GIANCARLO BELLINI
Era magrolino, aveva le spalle strette, andava forte in salita. Di quei corridori che piacevano proprio a Giuseppe Graglia. Che la sapeva lunga: aveva guidato Bartali e Valetti, scoperto Defilippis e Balmamion, ed era certo che quel magrolino con le spalle strette, forte in salita, ne avrebbe fatta di strada. E ancora una volta aveva ragione.
Giancarlo Bellini è stato il primo a vincere il Giro d’Italia dei dilettanti. Era il 1970 e stava per compiere 25 anni. Inserito nella squadra del Piemonte, Bellini vinse la cronometro, in pianura, e poi difese il primato, in salita, contro francesi e svizzeri, polacchi e sovietici, due squadre venete e due lombarde, e i toscani. In tutto, nove tappe: per il vincitore, quella corsa era annunciata come l’alba di un luminoso futuro da professionista.

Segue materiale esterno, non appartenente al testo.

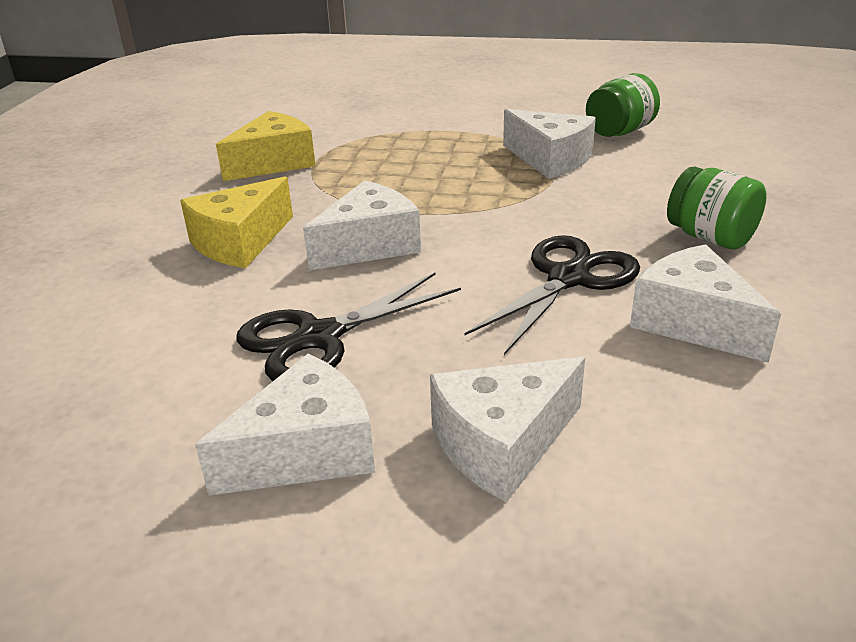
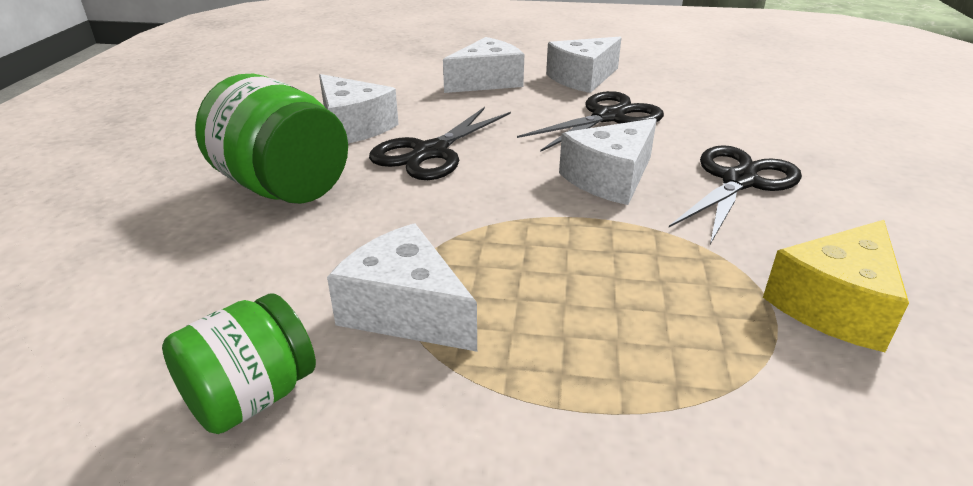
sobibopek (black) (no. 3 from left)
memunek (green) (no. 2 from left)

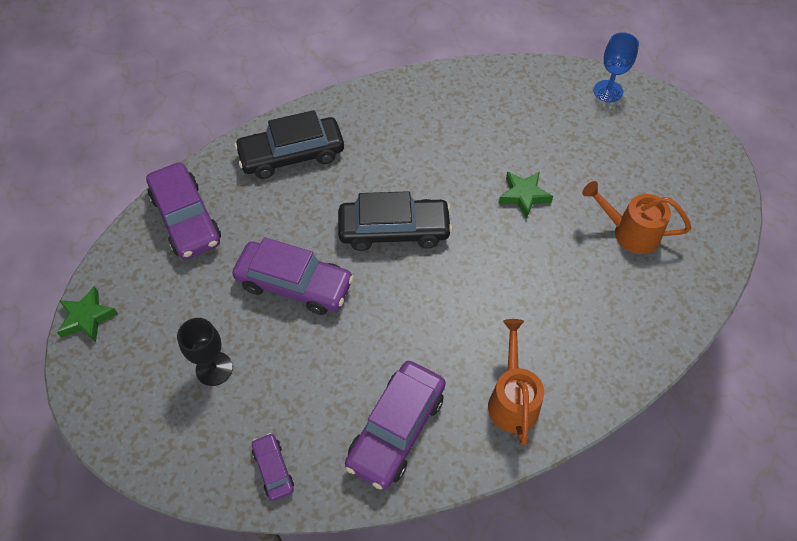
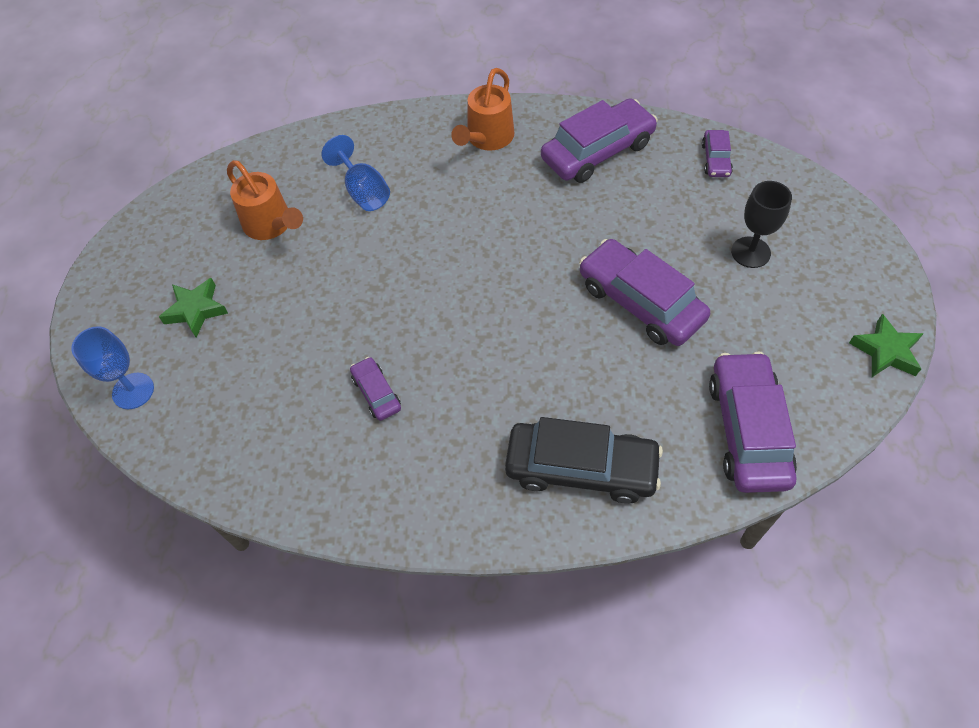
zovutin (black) (no. 2 from left in the first image)
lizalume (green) (no. 1 from left)
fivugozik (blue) (no. 2 from left)
zovutin (purple) (no. 1 from left)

“La mia prima bici era improvvisata, mi serviva solo per fare qualche pedalata con un amico appassionato di ciclismo. La mia prima vera bici era economica, in ferro, acquistata nella bottega di Giorgio Godio, a Borgomanero, che aveva fatto il Giro con il Bondone sotto la bufera nel 1956. La mia prima corsa da allievo, ma non avevo la minima idea di come si corresse. La mia prima vittoria nel Gran premio Città di Chieri, dilettanti di seconda categoria, e un’idea ce l’avevo: staccai tutti, arrivai da solo, e cominciai a pensare di avere qualche possibilità. Nel 1969 passai a una squadra torinese, organizzata, sponsorizzata, vinsi il Val d’Aosta e l’Arona-Macugnaga, nel 1970 partecipai al Giro dell’Uruguay, quindi al Giro dei dilettanti. Il mio forte erano le salite lunghe ma dolci. Poi feci un errore: convocato in Nazionale per il quartetto della cento chilometri, persi due mesi di gare”. Ma Bellini faceva gola: lo volevano la Filotex di Bitossi e la Salvarani di Gimondi, andò alla Molteni. “Fu una bidonata. Giorgio Albani mi aveva promesso di fare il capitano per le corse a tappe, poi ingaggiò Eddy Merck, e per tre anni gli feci da gregario. D’altra parte, Merckx era un fenomeno”.
Nove anni da professionista, Bellini. “I primi tre, alla Molteni, senza giorni di libertà. Merckx in bici era un Cannibale, giù dalla bici un signore. In corsa voleva, pretendeva, esigeva, senza neanche parlare. Giro d’Italia del 1972, quattordicesima tappa, la Savona-Jafferau, 256 chilometri, saltano tutti i gregari, da Bruyère a Deschoenmaecker, con Eddy rimango solo io. In fuga ci sono Fuente e Lopez Carril. Tiro, mi premo, mi sacrifico, salto anche i rifornimenti, finché ai meno sette non ne ho più, vuoto, zero, tengo tutta la strada, arrivo al traguardo solo perché gli altri corridori, per compassione, mi regalano una spinta. Ma quando arrivo al traguardo, Merckx, che ha vinto la tappa in maglia rosa, interrompe l’intervista per ringraziarmi pubblicamente. E certe parole valgono più di tutto”.
Dal 1974 al 1977 alla Brooklyn per Roger De Vlaeminck, nel 1978 e 1979 alla Zonca per Claudio Corti e Pierino Gavazzi. “Però ogni tanto qualche colpettino riuscivo a darlo. Il Giro di Campania e una tappa del Giro di Svizzera nel 1975, una tappa del Giro di Romandia nel 1976 e un’altra nel 1977, una tappa del Giro d’Italia e una del Giro di Svizzera nel 1978, e la maglia a pois, gran premi della montagna, al Tour de France del 1976. Il bello del ciclismo è l’amore che tutti i corridori hanno, a prescindere dal loro livello. I corridori si dividono in sei categorie: i fuoriclasse, come Merckx; i campionissimi, come Gimondi; i campioni, come Bitossi; i mediani, come nel calcio, come me; i gregari puri; e quelli che corrono due o tre anni e poi si ritirano”.
Tanto amore non poteva esaurirsi così. “Mio figlio Marco. Sciava, e bene: campione delle Alpi occidentali, allievi, discesa libera. Un giorno mi dice che gli piacerebbe andare in bici. E’ dura, lo avverto. Ci provo, mi risponde. Sarebbe diventato professionista”.